In Enterprises and Business
Meeting seminar
The etymology of the term is in itself an example of how cherry picking comes up in business and trade. Employees of a company may also at times be trained to focus more on 'valued customers', 'special customers', 'card-holders/members' and tend to them better than to ordinary customers. This may be done for several reasons - these customers may provide the company with more business. The ordinary customers - in such cases - tend to feel like victims of cherry picking. While many find this unethical, firms justify it in their own ways. Even without the company being directly involved in such practices, employees may resort to such policies to increase their personal sales. Such an employee may be labeled as a cherry picker and may be held with low regard.

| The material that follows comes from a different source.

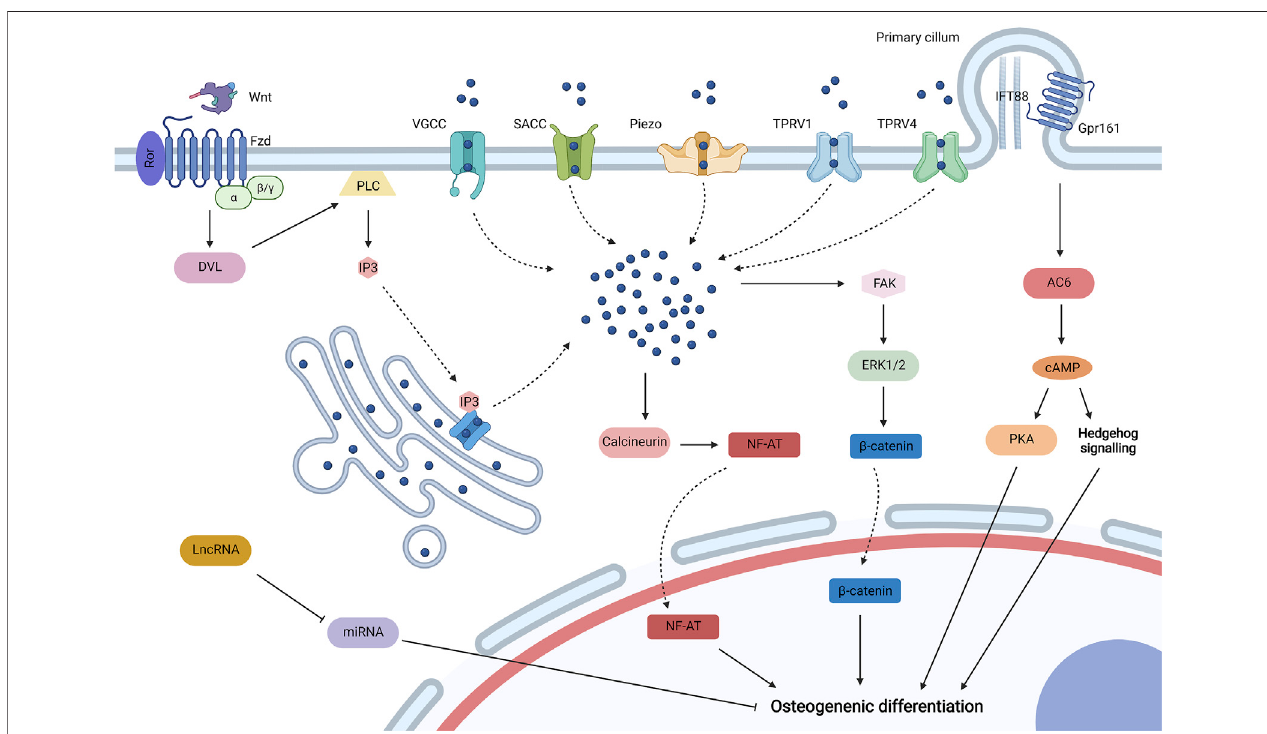
FIGURE 4 | Cell – matrix biophysical transduction for MSC osteogenesis, including integrin signaling and focal adhesion. Integrins generally induce cell adhesion, and integrin signaling may be activated for the osteogenic differentiation of MSCs under biophysical stimuli. Integrin activates phosphatidylinositol 3-kinase (PI3K) to initiate Akt, which then avoids the degradation of β -catenin by inhibiting glycogen synthase kinase-3 β (GSK-3 β ). GSK-3 β can be also impeded by integrin linked kinase (ILK) initiated by integrin. Activated ILK can also promote the cytoplastic accumulation of β -catenin by dissociating β -catenin from cadherin. β -catenin is then translocated to the nucleus for osteogenic differentiation. Integrin can also initiate FAK to activate mitogen-activated protein kinase (MAPK) (such as ERK1/2) to phosphorylate transcription factors, such as Runt-related transcription factor 2 (Runx2) and nuclear factor κ B (NF- κ B), which then shuttles to the nucleus for MSC osteogenesis.Biophysicalstimulicanbedirectlytransducedbythestructureoffocaladhesion-cytoskeleton-nucleustopromotechromatinforgeneexpression,whichis composed ofintegrin,dockingproteins (DPs), recruited FAK,F-actin,myosin II,stress fi ber,theLinkerofNucleoskeletonand Cytoskeleton(LINC) complex(nesprin and SUN protein), and formin homology 1/formin homology 2 domain containing protein 1 (FHOD1). The structure is mainly regulated by ras homolog family member A (RhoA)signaling.RhoAcanbeactivatedbyleukemia-associatedRhoguaninenucleotideexchangefactor(LARG),whichisinitiatedbytherecruitmentofFynandFAKto initiatemammaliantarget ofrapamycincomplex2(mTORC2).RhoA can bealso activated by initiated Dvl bythebindingofWnttothe Ror/Fzd complex.Activated RhoA initiates LIM kinase (LIMK) by stimulating Rho-associated protein kinase (ROCK), which could inhibit co fi lin to avoid F-actin severing. Activated RhoA also promotes the formation and contraction of the structure by initiating Diaphanous (Dia). Furthermore, contracted cytoskeleton may diminish the mechanical resistance for the translocation of Yes-associated protein (YAP) and transcriptional co-activator with PDZ-binding motif (TAZ) to the nucleus for osteogenesis. Created with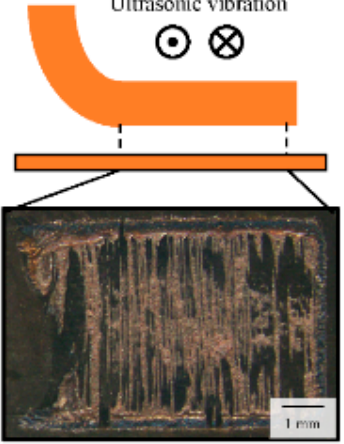
Figure 3. Stereomicroscope image of fracture surface of the C1020 joint.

Cherry picking is a fallacy - it is an error in judgment. Most of the time, it happens subconsciously. However, it is also used to benefit by many professionals belonging to different fields. I have tried to give you an overview of these cherry picking cases - both intentional as well as intentional; however, without the intention of hurting anyone's sentiments. It is something that even the most meticulous person on guard about his behavior/judgment can end up doing. Cherry picking makes being non-judgmental almost impossible! However, personally I think we should take it in our stride and not feel too guilty about it. If you are consciously engaging in acts of cherry picking, I would suggest you to avoid doing it... it's never a nice feeling to be on the receiving end of it!